I have a pretty big postgres DB on Amazon RDS (about 9GB when zipped), and sometimes we need to copy it and do some tests on it on our local machines.

Doing a DB dump (pg_dump) and downloading it is simply too slow and honestly been just getting stuck last few times we tried.

Is there a simple way to get parts of the DB in a smart way? for example, get only changes from last 10 days, and then we can merge them with the local DB we have, or maybe getting DB in chunks etc?

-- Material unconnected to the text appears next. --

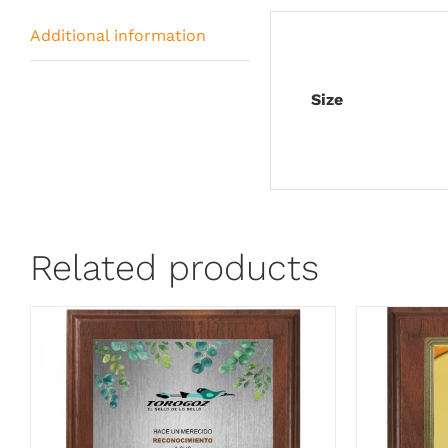
Additional information
Size
Related products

I'm sure I'm not the first one with that need, but couldn't find a decent method or tutorial to explain the best ways to do it.

Thanks!

Best Answer

9GB compressed dump isn't really that large. You just need to make do it right:

  • dump from EC2 instance in the same AWS account and region that RDS database is running — not over the internet;
  • use directory dump format (--format=directory or -Fd) — it's automatically compressed;
  • use parallel dump (for example --jobs=16 or -j16) and parallel restore;
  • use sslmode=disable in connection string or env PGSSLMODE=disable pg_dump … to disable SSL — some versions of AWS RDS have 64GB limit of SSL data over single connection;
  • remember that RDS database restored from snapshot is terribly slow until all the data is read at least once - first read is over 10 times slower than normal, as the data is pulled from archive storage (S3 maybe) on demand — don't do this dump from a db restored recently from snapshot;
  • move it out of AWS only after successfull dump in compressed state.